Published Apr 10, 2014 12:19 PM by The Maritime Executive

With the successful integration of two Spanish acquisitions in the second half of the year, Dachser increased its gross revenue by 13.2 percent to 4.99 billion euro in the 2013 fiscal year. In fact, including investment income, the logistics provider exceeded its revenue milestone of five billion euro for the first time ever. Dachser also made additional inroads in regards to key growth indicators for employees, locations and shipments.

Some of the most notable key growth indicators for 2013 include the following:
•    13.2 percent increase in gross revenue to 4.99 billion euro
•    3,250 more employees when compared to 2012 with 24,900
•    471 locations in 42 countries (up from 37 countries in 2012)
•    Shipments up by 37.5 percent for a total of 69.6 million shipments
•    119 million euro invested in tangible assets 

At a press conference in Munich, Dachser CEO Bernhard Simon expressed his satisfaction with the integration and business progress seen by the two Spanish companies Dachser acquired in January 2013, Azkar and Transunion.

“Azkar consistently focused on international business and generated strong results, most notably in conjunction with our reinvigorated French country organization,” said Simon. “Transunion not only strengthened our sea freight business and the transatlantic routes, but also completed the integration in record time as the company has been doing business under the Dachser name since January of this year.”

Internationalization as the key driver of growth

While Food Logistics achieved an 8.2 percent increase in revenue on its own, European Logistics and Air & Sea Logistics grew primarily as the result of acquisitions.

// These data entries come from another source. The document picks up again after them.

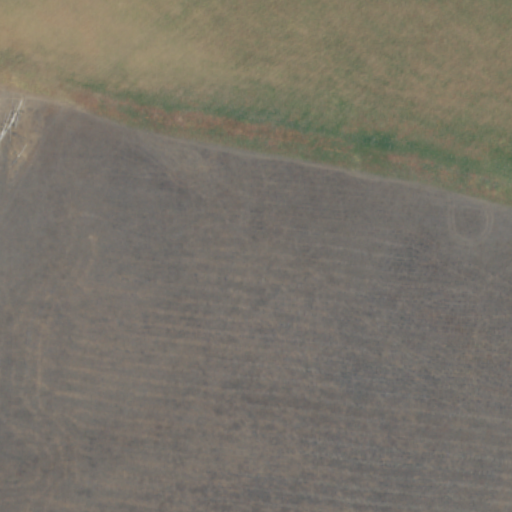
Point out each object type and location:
crop: (291, 54)
crop: (255, 313)
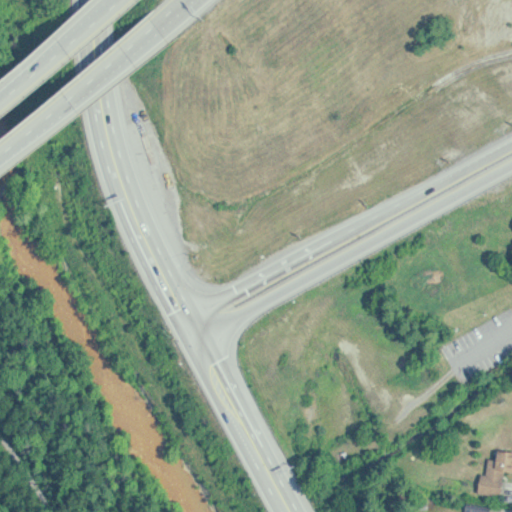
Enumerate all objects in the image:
road: (183, 15)
road: (65, 59)
road: (84, 101)
road: (352, 239)
road: (357, 257)
road: (164, 265)
traffic signals: (199, 334)
parking lot: (484, 347)
river: (96, 364)
road: (26, 472)
building: (498, 474)
building: (482, 509)
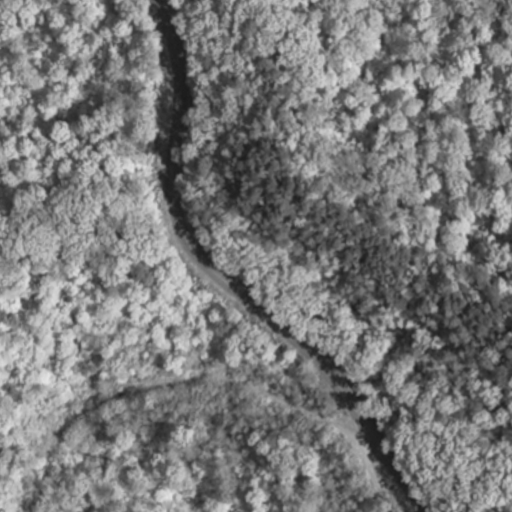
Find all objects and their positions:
road: (226, 282)
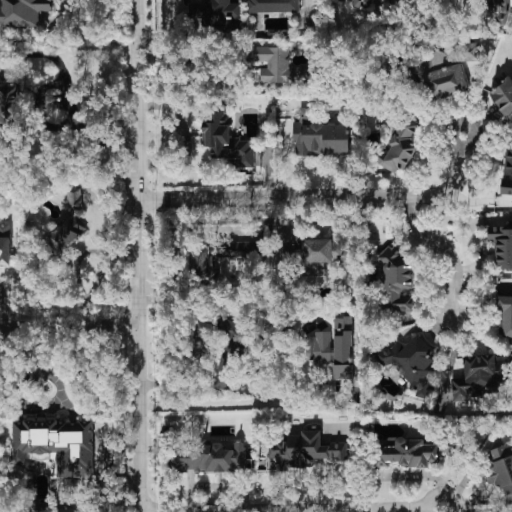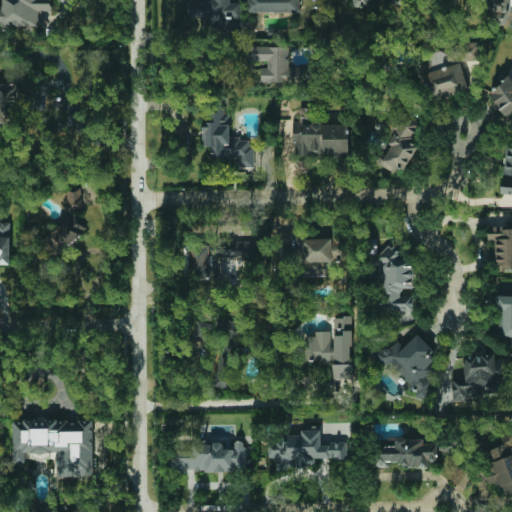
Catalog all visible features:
building: (395, 2)
building: (363, 3)
building: (273, 6)
building: (26, 13)
building: (502, 13)
road: (177, 31)
building: (277, 65)
building: (447, 71)
building: (502, 98)
building: (9, 103)
building: (319, 136)
building: (226, 139)
road: (188, 140)
building: (401, 143)
road: (268, 173)
building: (507, 173)
road: (324, 198)
building: (74, 199)
building: (66, 234)
building: (5, 243)
building: (502, 244)
building: (237, 247)
road: (442, 248)
road: (137, 256)
building: (275, 259)
building: (199, 261)
building: (395, 279)
road: (6, 303)
road: (68, 324)
building: (202, 330)
building: (333, 347)
building: (232, 352)
building: (411, 361)
building: (477, 377)
road: (22, 396)
road: (240, 403)
building: (56, 444)
building: (304, 449)
building: (409, 453)
building: (209, 458)
building: (500, 465)
road: (283, 510)
road: (426, 511)
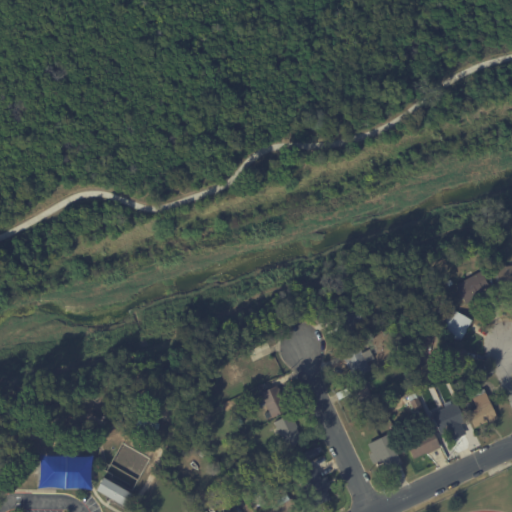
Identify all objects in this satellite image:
road: (256, 154)
building: (504, 273)
building: (503, 275)
building: (471, 287)
building: (471, 287)
building: (371, 308)
building: (348, 319)
building: (386, 320)
building: (347, 323)
building: (454, 324)
building: (454, 325)
road: (502, 350)
building: (450, 359)
building: (355, 360)
road: (508, 360)
building: (354, 361)
road: (508, 370)
building: (458, 385)
building: (359, 393)
building: (394, 394)
building: (359, 398)
building: (273, 400)
building: (273, 400)
building: (415, 404)
building: (479, 407)
building: (480, 409)
building: (447, 417)
building: (447, 418)
building: (238, 421)
building: (287, 430)
road: (332, 430)
building: (285, 433)
building: (131, 438)
building: (422, 444)
building: (422, 444)
building: (386, 451)
building: (382, 452)
building: (269, 453)
building: (282, 462)
road: (500, 467)
road: (443, 478)
building: (313, 484)
building: (314, 485)
building: (112, 491)
building: (113, 491)
road: (40, 501)
building: (279, 505)
building: (285, 505)
parking lot: (34, 509)
track: (484, 510)
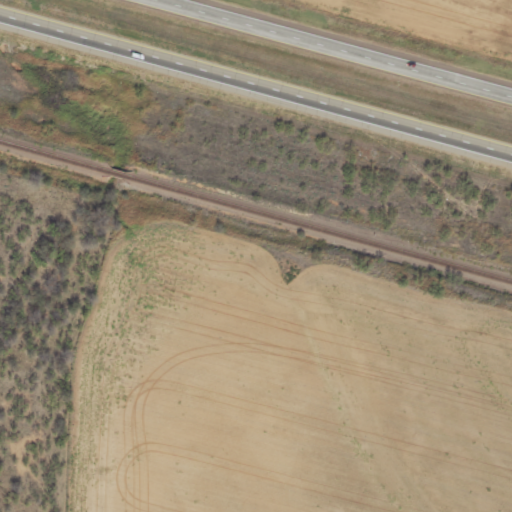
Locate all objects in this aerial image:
road: (355, 43)
road: (255, 83)
railway: (255, 209)
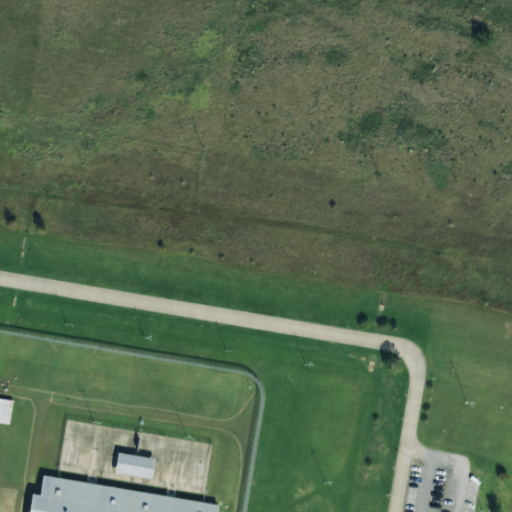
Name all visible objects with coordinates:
building: (5, 410)
building: (133, 465)
parking lot: (435, 479)
building: (107, 499)
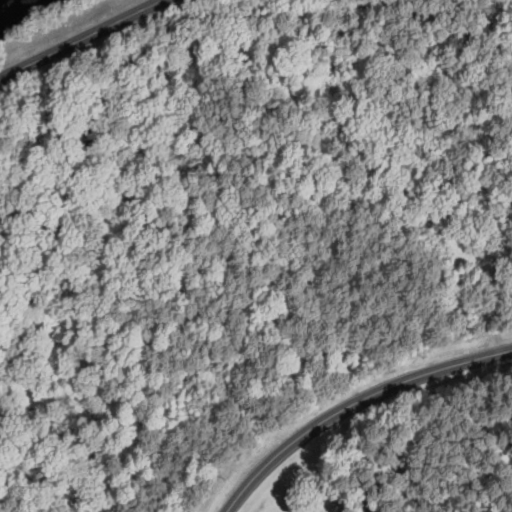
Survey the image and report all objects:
road: (80, 39)
road: (354, 406)
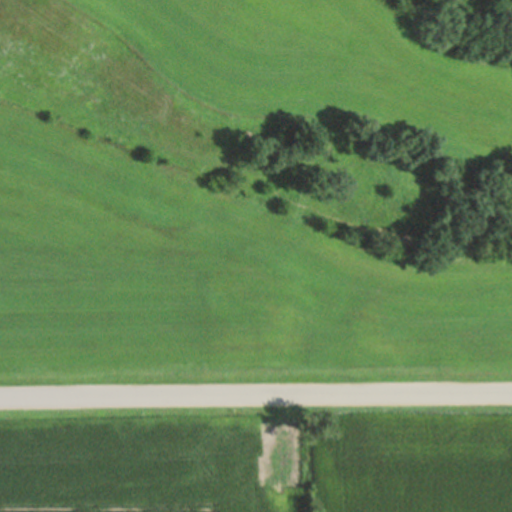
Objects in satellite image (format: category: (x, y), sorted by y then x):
road: (255, 398)
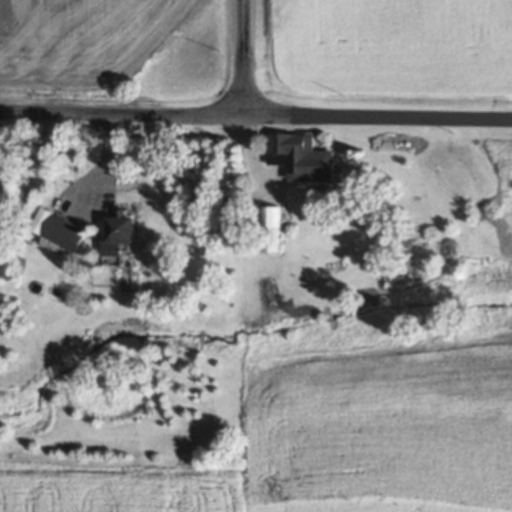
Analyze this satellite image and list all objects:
road: (239, 59)
road: (255, 118)
building: (304, 158)
building: (65, 234)
building: (124, 234)
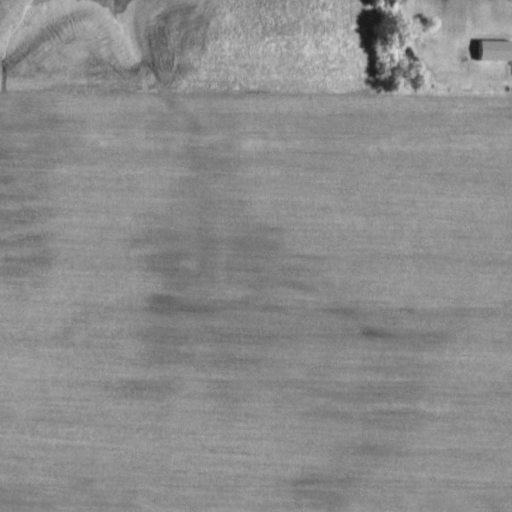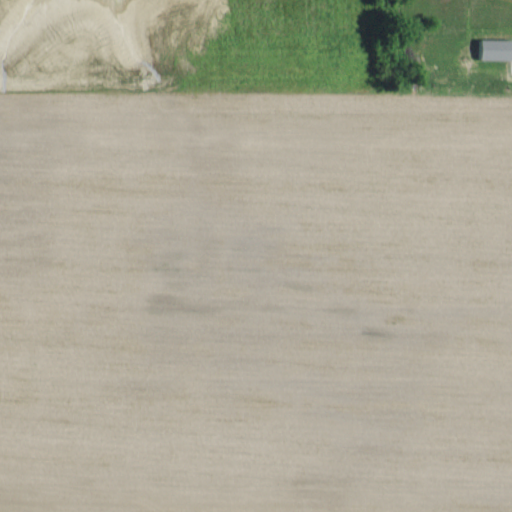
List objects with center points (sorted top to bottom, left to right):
building: (489, 47)
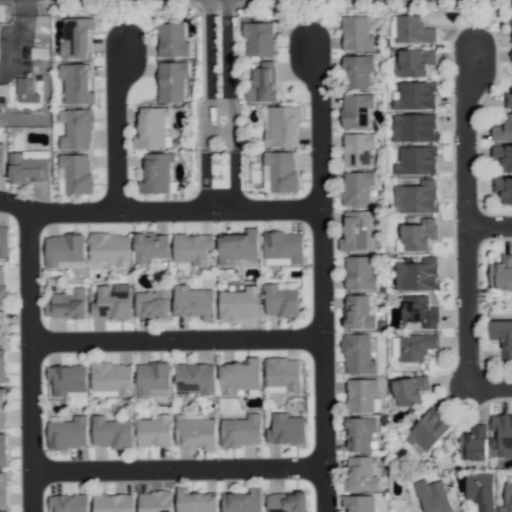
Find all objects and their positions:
building: (412, 29)
building: (510, 29)
building: (356, 33)
building: (76, 37)
building: (259, 38)
building: (172, 40)
building: (511, 54)
building: (413, 62)
building: (357, 71)
building: (171, 80)
building: (76, 83)
building: (262, 83)
building: (25, 90)
building: (3, 93)
building: (413, 95)
building: (508, 99)
road: (208, 104)
road: (228, 104)
road: (218, 107)
building: (356, 110)
road: (313, 124)
road: (108, 126)
building: (282, 127)
building: (414, 127)
building: (151, 128)
building: (77, 129)
building: (503, 129)
road: (219, 132)
road: (457, 137)
building: (358, 149)
building: (503, 156)
building: (416, 160)
building: (1, 161)
building: (28, 166)
building: (279, 171)
building: (156, 173)
building: (74, 174)
building: (357, 188)
building: (503, 188)
building: (416, 197)
road: (156, 210)
road: (485, 227)
building: (357, 230)
building: (419, 234)
building: (4, 240)
building: (150, 247)
building: (238, 247)
building: (110, 248)
building: (192, 248)
building: (283, 248)
building: (64, 251)
building: (360, 273)
building: (501, 273)
building: (417, 274)
building: (2, 285)
building: (281, 299)
building: (111, 302)
building: (194, 302)
building: (153, 303)
building: (240, 303)
building: (67, 304)
road: (460, 308)
building: (420, 311)
building: (358, 312)
building: (2, 327)
building: (502, 334)
road: (169, 339)
building: (416, 347)
building: (357, 354)
road: (22, 356)
road: (316, 359)
building: (2, 365)
building: (282, 374)
building: (239, 376)
building: (112, 377)
building: (67, 378)
building: (195, 378)
building: (153, 379)
road: (486, 387)
building: (409, 390)
building: (361, 394)
building: (2, 407)
building: (286, 429)
building: (428, 429)
building: (154, 431)
building: (195, 431)
building: (241, 431)
building: (111, 432)
building: (68, 433)
building: (359, 433)
building: (502, 433)
building: (473, 446)
building: (3, 450)
road: (170, 466)
building: (360, 474)
building: (3, 489)
building: (480, 491)
building: (507, 495)
building: (433, 496)
building: (242, 500)
building: (154, 501)
building: (195, 501)
building: (286, 502)
building: (68, 503)
building: (113, 503)
building: (358, 503)
building: (2, 511)
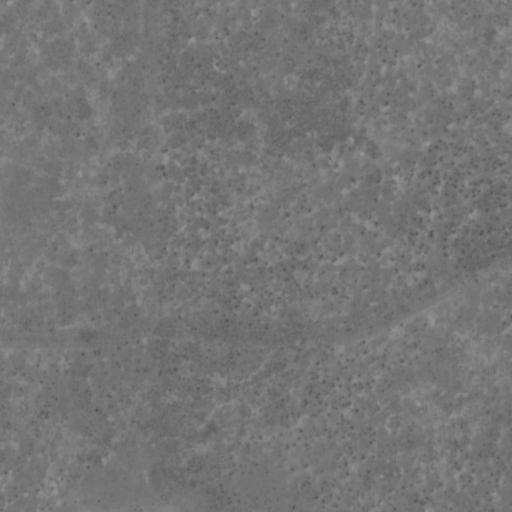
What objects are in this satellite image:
road: (262, 330)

At the group level, Dachser achieved organic revenue growth of 2.3 percent. 

“For about two years now, we have only seen marginal growth in the major logistics markets such as Germany,” added Simon. “We believe that dynamic growth in the future will be driven by international cross-border freight services. This applies to the groupage business with industrial customers, contract logistics and food logistics, which have traditionally been set up on a regional, rather than national, basis. With the start-up of the European Food Network, consisting of twelve partners in 21 European countries, we have forged a pioneering alliance that has greatly resonated with our customers.”

This chart shows gross revenue across the past two years:
 

Since shipping volumes are not increasing as rapidly as they have in the past, Dachser’s investment in the physical logistics infrastructure in Europe may be somewhat reduced in the future, according to company officials. In 2013, 119 million euro were invested in tangible assets, primarily in new construction and expansion of branches such as in Langenau, Schönefeld, Northampton, and Lyss, Switzerland near Bern. 

“We are forecasting an adjusted investment volume of about one billion euro for the next five years,” said Simon.

Many new records achieved

Dachser set many new records in 2013. The number of employees reached 24,900 by the end of the year, up more than 3,000 from 2012, with 48 percent of the workforce employed outside of Germany. The number of shipments rose to 69.6 million (a 37.5 percent gain), in large part to Azkar’s strong market position in the industrial parcels business. The group’s tonnage, not counting TEU, increased to 32.9 million tons (a nine percent gain). Finally, Dachser has a network of 471 branches at its fingertips and is now represented in 42 countries around the world (five more than before).

Good prospects for 2014

Simon is optimistic and believes the mild winter coupled with the momentum from the fourth quarter of 2013 will make for a very successful 2014. 

“Sustainable growth based on expansion of international traffic and valuable contract logistics services outside of Europe is the focus for 2014,” explained Simon. “Last year, Dachser matured into a worldwide company. Our task now is to strengthen local management under the umbrella of the global organization as consistent proximity to our customers is essential to our future growth and success.”